■ Stored items

·····

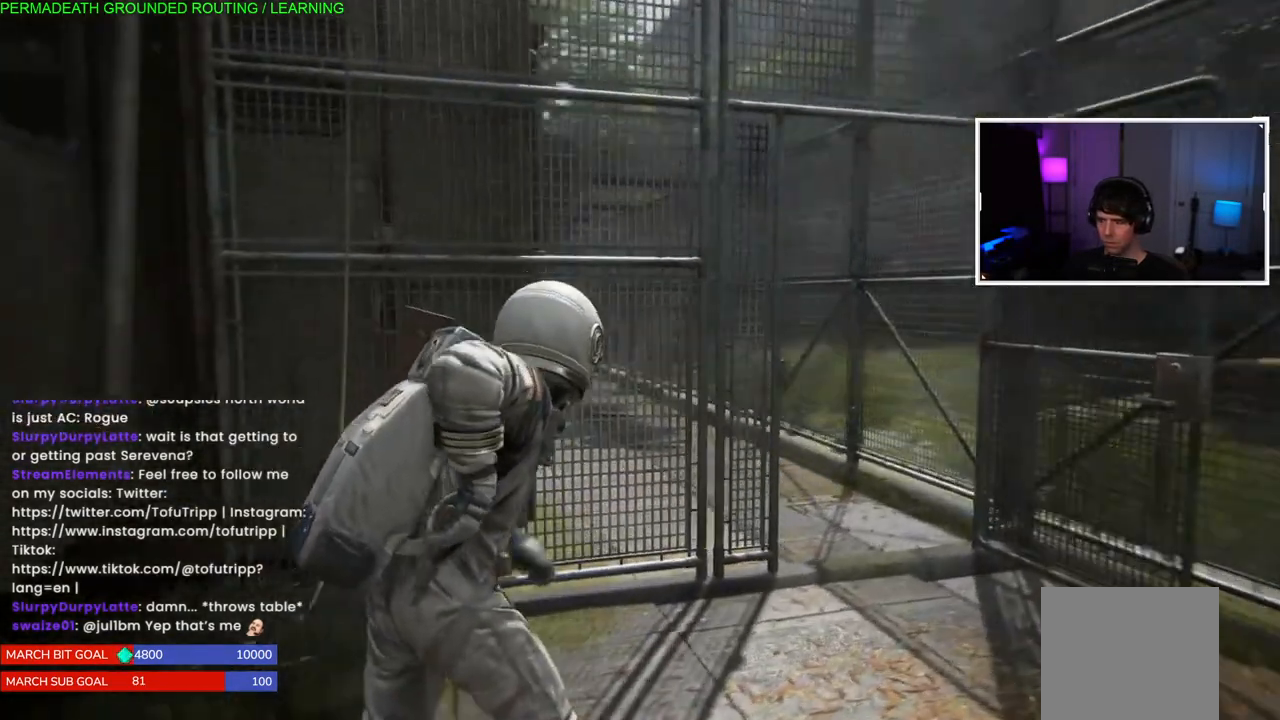
{"buttons": [], "left_stick": "up-right", "right_stick": "center", "events": [[333, "L1", "up"]]}
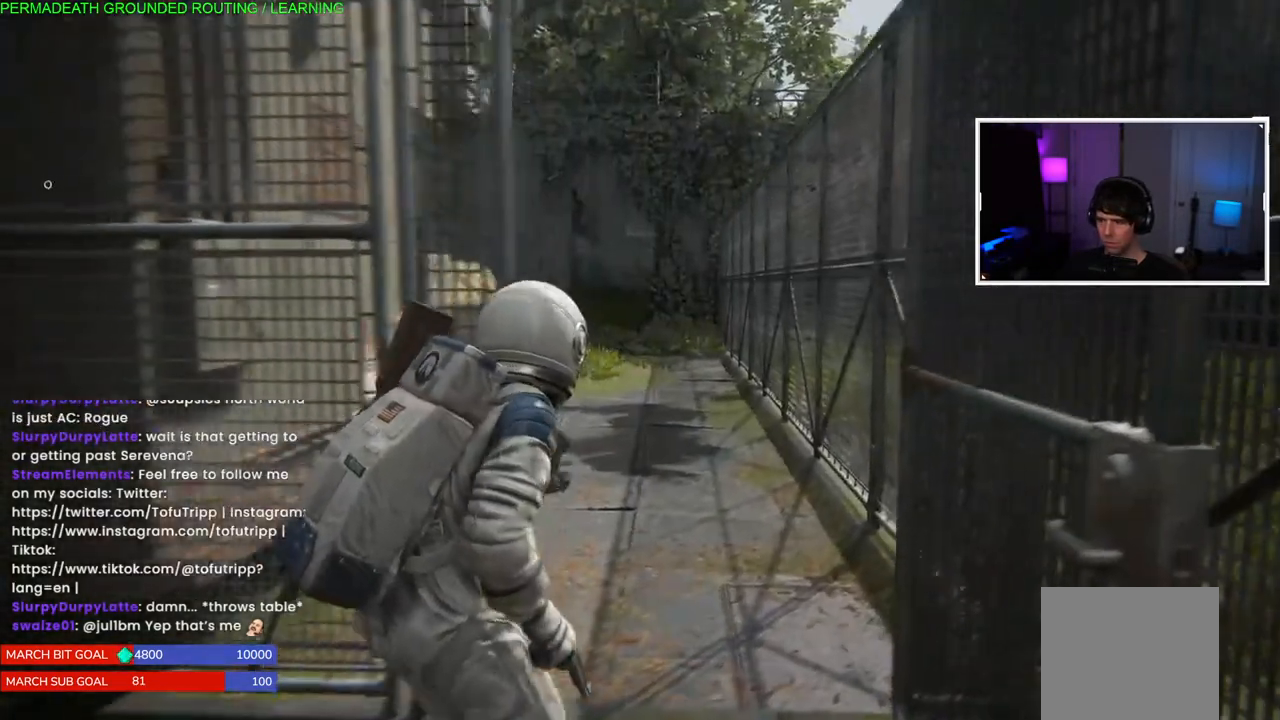
{"buttons": [], "left_stick": "down-left", "right_stick": "left", "events": [[117, "left_stick", "down-left"], [150, "right_stick", "left"]]}
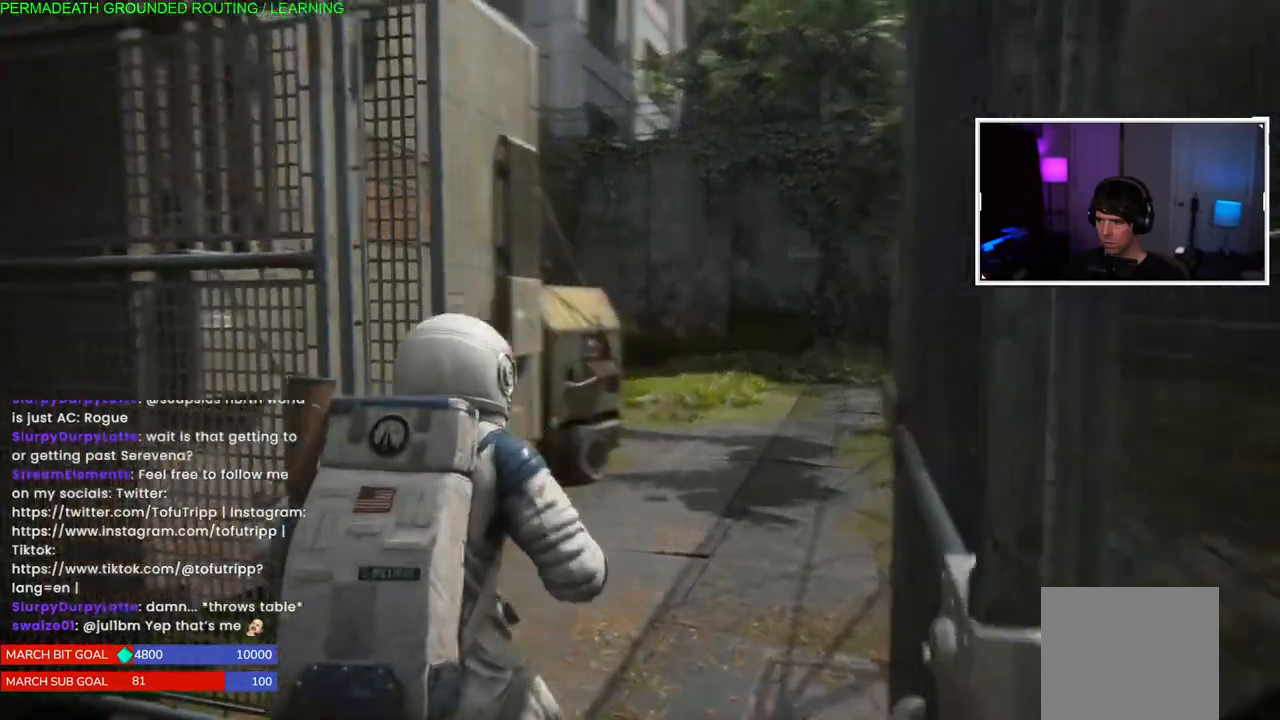
{"buttons": ["L1"], "left_stick": "right", "right_stick": "right", "events": [[33, "L1", "down"], [150, "right_stick", "center"], [267, "left_stick", "right"], [350, "right_stick", "right"]]}
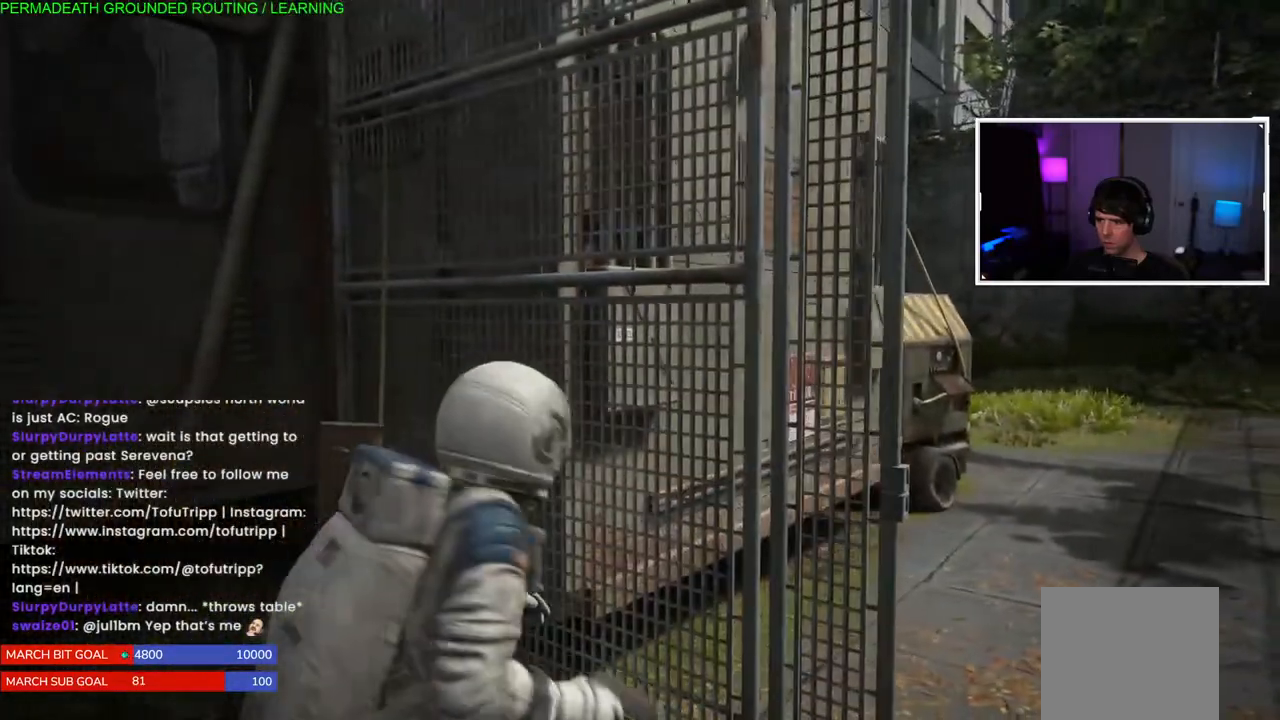
{"buttons": ["L1"], "left_stick": "up-right", "right_stick": "left", "events": [[183, "right_stick", "center"], [317, "left_stick", "up-right"], [467, "right_stick", "left"]]}
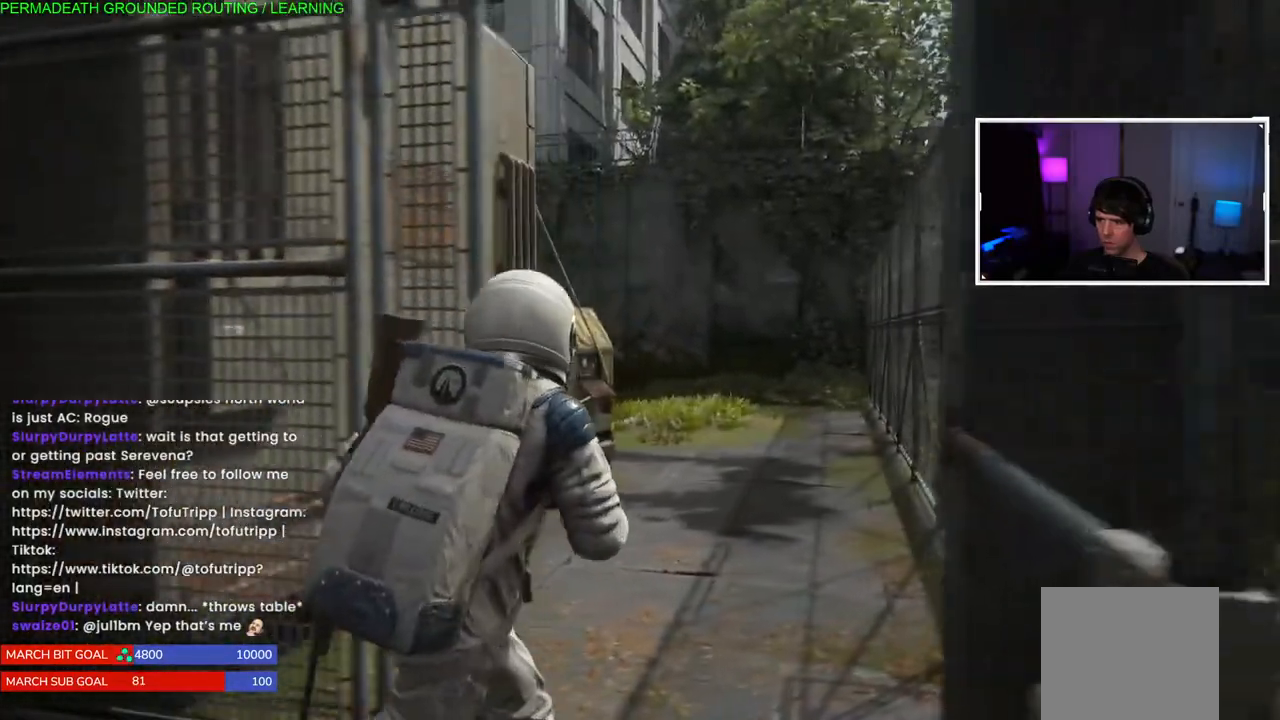
{"buttons": ["L1"], "left_stick": "up-right", "right_stick": "left", "events": [[183, "right_stick", "center"], [433, "right_stick", "left"]]}
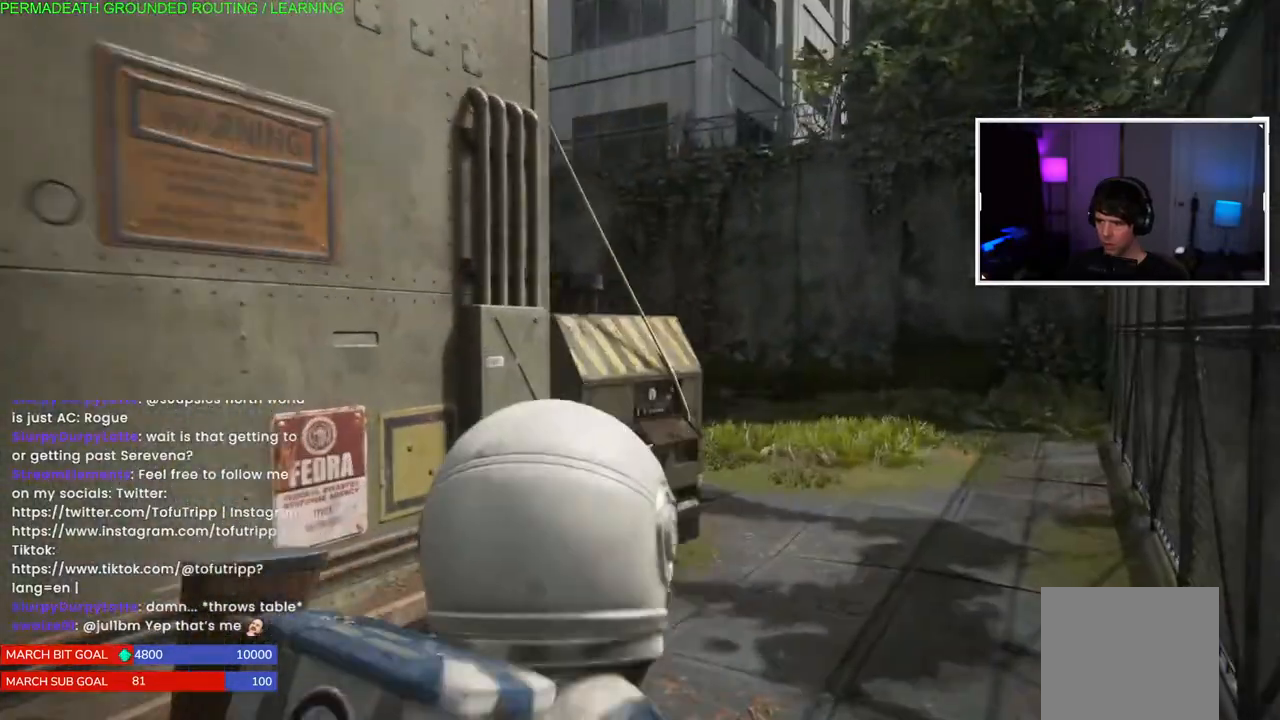
{"buttons": ["L1"], "left_stick": "up-right", "right_stick": "left", "events": [[83, "L2", "down"], [117, "right_stick", "center"], [183, "L2", "up"], [317, "right_stick", "left"]]}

·····

■ Exercise
Each line above that contains the word "down" must be copied.

■ Task result
{"buttons": [], "left_stick": "down-left", "right_stick": "left", "events": [[117, "left_stick", "down-left"], [150, "right_stick", "left"]]}
{"buttons": ["L1"], "left_stick": "right", "right_stick": "right", "events": [[33, "L1", "down"], [150, "right_stick", "center"], [267, "left_stick", "right"], [350, "right_stick", "right"]]}
{"buttons": ["L1"], "left_stick": "up-right", "right_stick": "left", "events": [[83, "L2", "down"], [117, "right_stick", "center"], [183, "L2", "up"], [317, "right_stick", "left"]]}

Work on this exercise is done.